第一次見面在人販子窩,第二次見面在人販子的馬車上。
上一次人販子,主要拐帶小孩。
這一次人販子,主要拐賣年輕姑娘和婦人,去邊疆,偷渡到鄰國——燕國。
「燕國沒有我們這地勢好,多山地和草原。生活條件較為惡劣,男多女少。
不少人販子為賺錢,冒險運女人去燕國。一個長相一般的女人都可以賣到20兩銀子。」
「有辦法跑嗎?」葉芸娘可不想被賣到燕國。
「跑不掉。我們吃的窩頭,喝的水都被下了軟筋散。」
「你怎麼知道這些?」
「為什麼不提醒我們,吃的東西有問題?」
「你跟人販子是一夥的?」
車內聽兩人談話的女人接連問。
「我可不是人販子。」
「那你怎麼知道這麼多?」
「對呀,你還是在我後面被抓的。」她都不知道這些,溫暖怎麼能知道那麼多。
「你們要是跟我一樣,隔兩年就被賣一次。你們也會懂怎麼和人販子打交道,套取信息。

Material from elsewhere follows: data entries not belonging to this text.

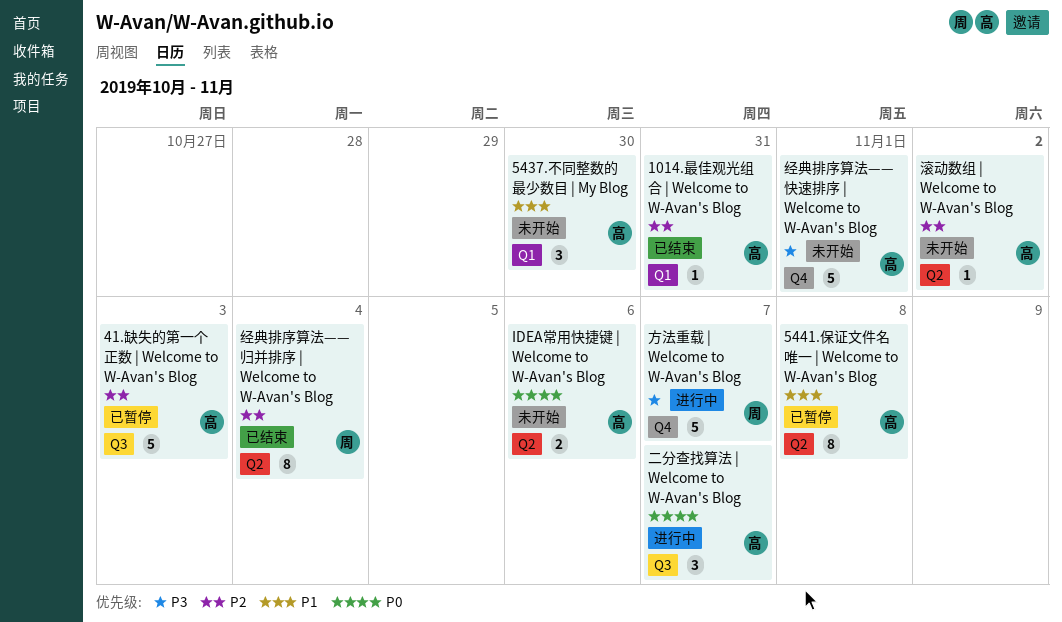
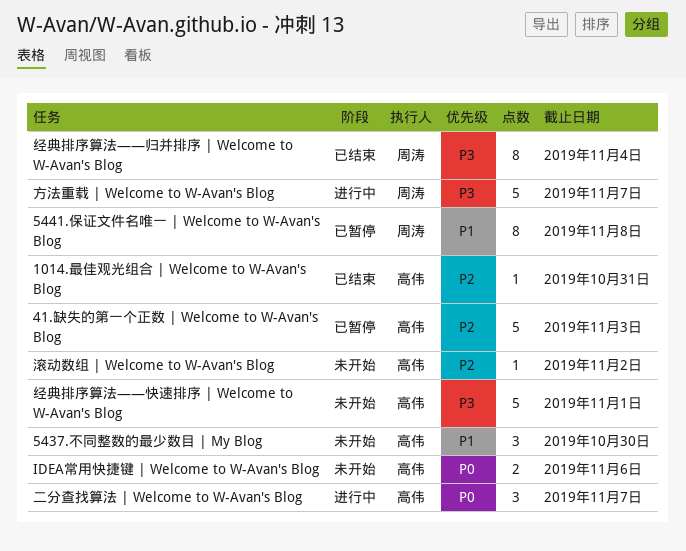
5441.保证文件名唯一 | Welcome to W-Avan's Blog, owner: 高伟 -> 周涛
经典排序算法——归并排序 | Welcome to W-Avan's Blog, priority: P2 -> P3

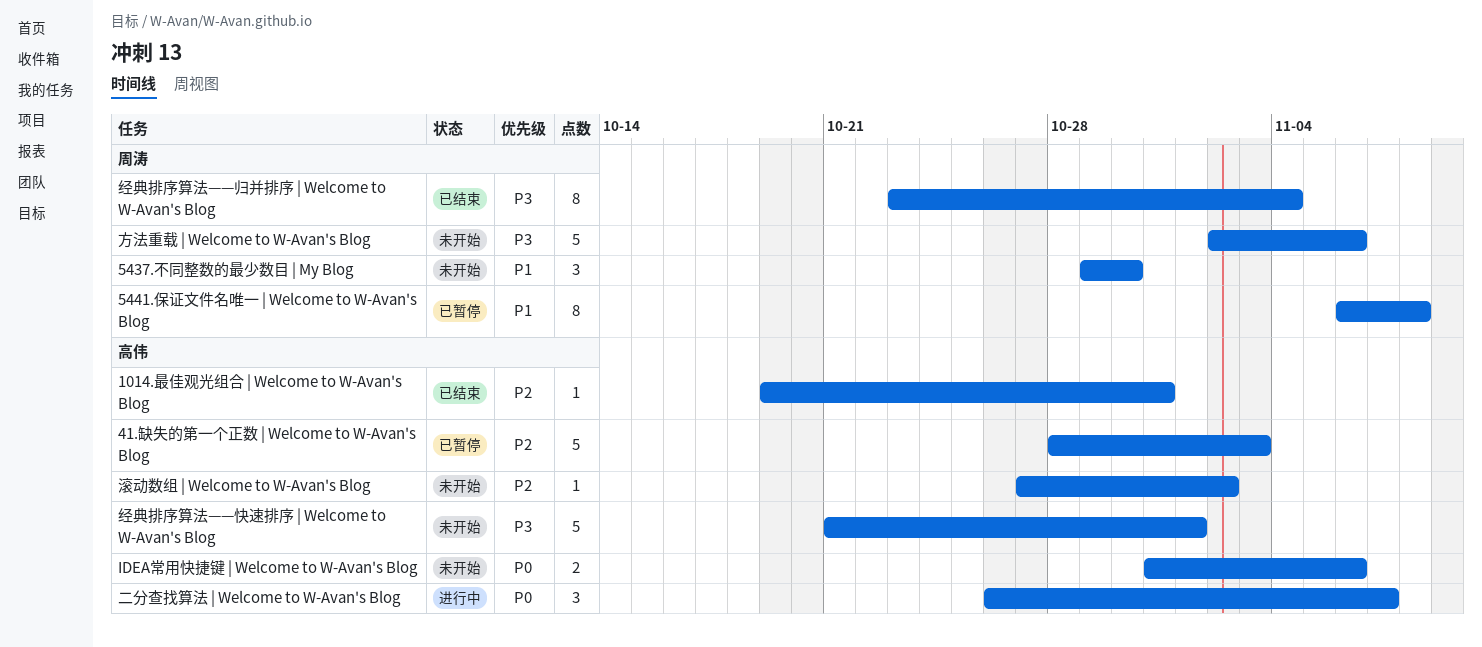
5437.不同整数的最少数目 | My Blog, owner: 高伟 -> 周涛
方法重载 | Welcome to W-Avan's Blog, status: 进行中 -> 未开始
方法重载 | Welcome to W-Avan's Blog, due: Nov 7 -> Nov 6

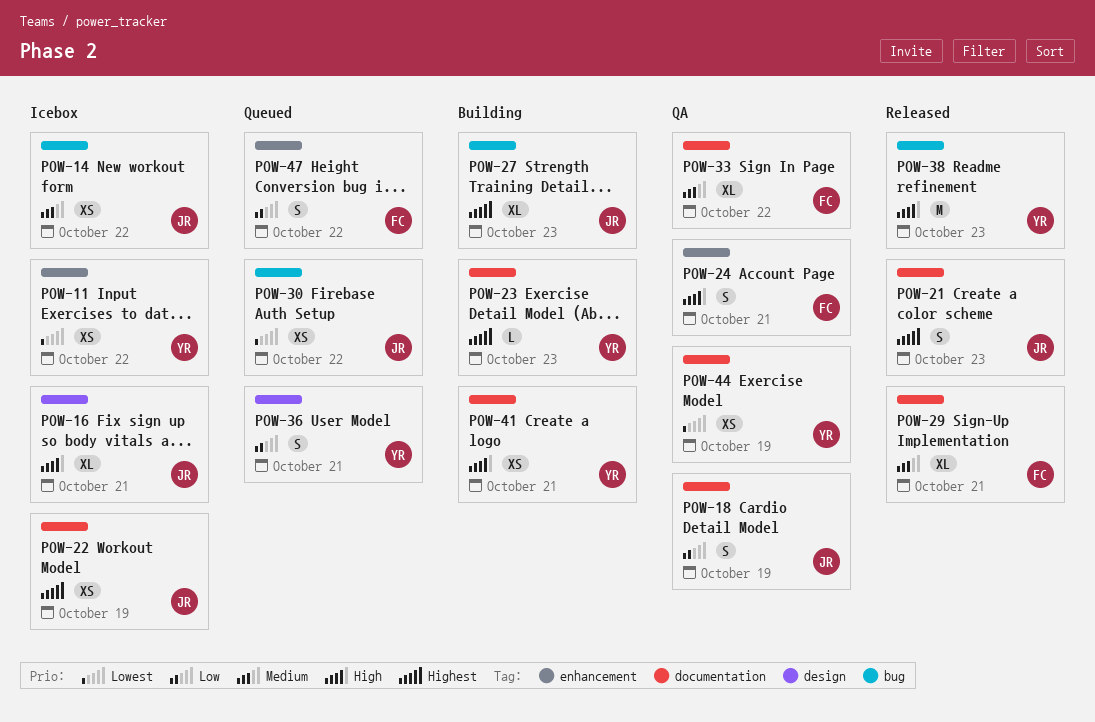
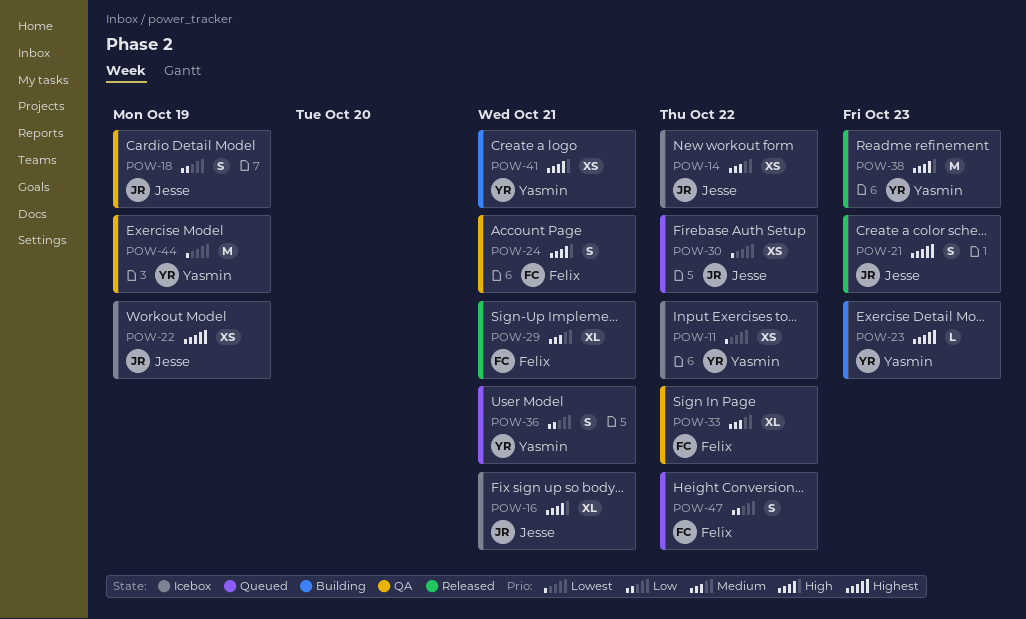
POW-27: present -> none
POW-44, estimate: XS -> M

」溫暖說的輕鬆,葉芸娘卻聽出她話里的絕望。
「隔兩年被賣一次,你能帶我們逃出去?」
「都說了,我們吃的喝的裡面都添了軟筋散。就是逃,你看看馬車外面,一眼望不到邊的荒野。連個人影都沒有。我們能往哪跑?」
「我們就認命,被賣到燕國?」有人不甘心。
「不認命,又能怎麼辦?」溫暖反問,接著溫暖又說了一個讓眾人臉色發白的消息。